DIREITOS EM RISCO

André Mendonça ‘não virou um democrata ontem’, aponta jurista

Para advogada e integrante da ABJD Tânia Oliveira, futuro ministro do STF “já colocou a religião acima do direito” em algumas ocasiões e “é impossível separar as práticas pretéritas” daquilo que se espera dele na Corte

Jefferson Rudy/Agência Senado
Jefferson Rudy/Agência Senado
Logo depois da aprovação, Mendonça voltou a demonstrar verdadeira face religiosa. "Voltou a ser um pregador, um pastor", diz advogada

São Paulo – Para a advogada, historiadora, pesquisadora e integrante da coordenação-executiva da Associação Brasileira de Juristas pela Democracia (ABJD), Tânia Oliveira, a aprovação do advogado e pastor presbiteriano André Mendonça para ocupar uma cadeira no Supremo Tribunal Federal (STF) é uma afronta ao Estado democrático de direito.

O plenário do Senado aprovou nesta quarta-feira (1°), por 47 votos a 32, o nome do bolsonarista “terrivelmente evangélico” para ocupar a vaga deixada pelo ministro Marco Aurélio Mello. Durante a sessão, Mendonça buscou usar um tom mais “moderado” para ser aprovado.
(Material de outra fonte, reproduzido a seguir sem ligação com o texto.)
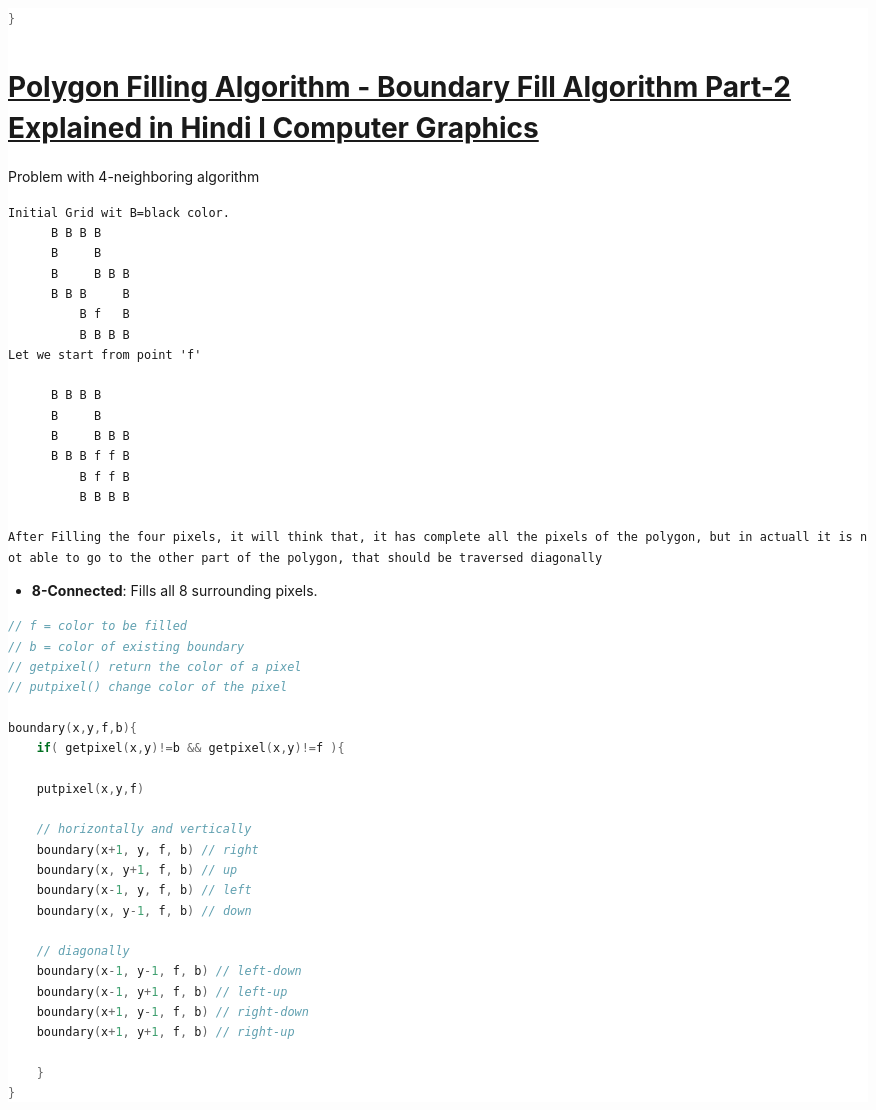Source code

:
 ```cpp
}
```

# [Polygon Filling Algorithm - Boundary Fill Algorithm Part-2 Explained in Hindi l Computer Graphics](https://youtu.be/ALgC7ptPS5g)

Problem with 4-neighboring algorithm
```
Initial Grid wit B=black color.
      B B B B
      B     B
      B     B B B 
      B B B     B
		  B f   B
		  B B B B
Let we start from point 'f'

      B B B B
      B     B
      B     B B B 
      B B B f f B
		  B f f B
		  B B B B
		  
After Filling the four pixels, it will think that, it has complete all the pixels of the polygon, but in actuall it is not able to go to the other part of the polygon, that should be traversed diagonally
```

- **8-Connected**: Fills all 8 surrounding pixels.
```cpp
// f = color to be filled
// b = color of existing boundary
// getpixel() return the color of a pixel
// putpixel() change color of the pixel

boundary(x,y,f,b){
	if( getpixel(x,y)!=b && getpixel(x,y)!=f ){

	putpixel(x,y,f)

	// horizontally and vertically
	boundary(x+1, y, f, b) // right
	boundary(x, y+1, f, b) // up
	boundary(x-1, y, f, b) // left
	boundary(x, y-1, f, b) // down

	// diagonally
	boundary(x-1, y-1, f, b) // left-down
	boundary(x-1, y+1, f, b) // left-up
	boundary(x+1, y-1, f, b) // right-down
	boundary(x+1, y+1, f, b) // right-up

	} 
}
```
“Foram mais de oito horas de sabatina onde ele tentou esconder sua militância bolsonarista e as práticas religiosas. Essa aprovação é bastante complicada, apesar dele se afastar do radicalismo na sabatina, não há como acreditar no que foi dito ali. Ele disse, por exemplo, que respeitaria o casamento entre pessoas do mesmo sexo, mas não significa que não votará contra. É um jogo de palavras”, afirmou Tânia, em entrevista a Glauco Faria, no Jornal Brasil Atual.

Após ter o nome aprovado pelo Senado, Mendonça comemorou com um discurso emocionado para seus apoiadores evangélicos. “Logo depois da aprovação, ele voltou a mostrar sua verdadeira face. Sem precisar mais dos votos, voltou a ser um pregador, um pastor”, analisou a advogada.

Mendonça na sabatina

Durante a sabatina, André Mendonça disse que sua posição religiosa não prejudicaria seu trabalho como ministro do STF. Para a advogada da ABJD, não há problemas em professar ou não qualquer tipo de fé, mas sim ter conexões particulares com igrejas, como demonstrou em sua defesa da reabertura de cultos religiosos, na posição de advogado-geral da União, durante o auge da pandemia de covid-19.

“Nós não sabemos a religião de nenhum dos dez ministros do STF, o que mostra a necessidade de haver a separação entre Estado e a religião. Portanto, se houver essa mistura, é uma afronta ao Estado democrático e à Constituição”, criticou Tânia Oliveira.

Enquanto o Brasil registrava cerca de 4 mil mortos diários por covid-19, Mendonça disse que os cristãos estavam “dispostos a morrer por sua fé”. “Ele já colocou a religião acima do direito. É impossível separar as práticas pretéritas do André Mendonça e dizer que ele virou um democrata ontem. Essa aprovação é negativa para a sociedade”, acrescentou a entrevistada.

Senadores que se destacaram na CPI da Covid ao se posicionarem contra o governo Bolsonaro como a relatora da indicação de Mendonça, Eliziane Gama (Cidadania-MA), Simone Tebet (MDB-MS) e Omar Aziz (PSD-AM) deram um “voto de confiança” ao ex-ministro do atual governo. Segundo a advogada, chegou a hora de debater o método de sabatina.

“As sabatinas precisam ser repensadas e discutidas no Senado. Virou uma coisa completamente burocrática, sem cumprir os mínimos requisitos de procedimento. O que não aconteceu ontem também foi a disposição dos senadores para questionarem de maneira certa um candidato a ministro do Supremo Tribunal Federal”, defendeu.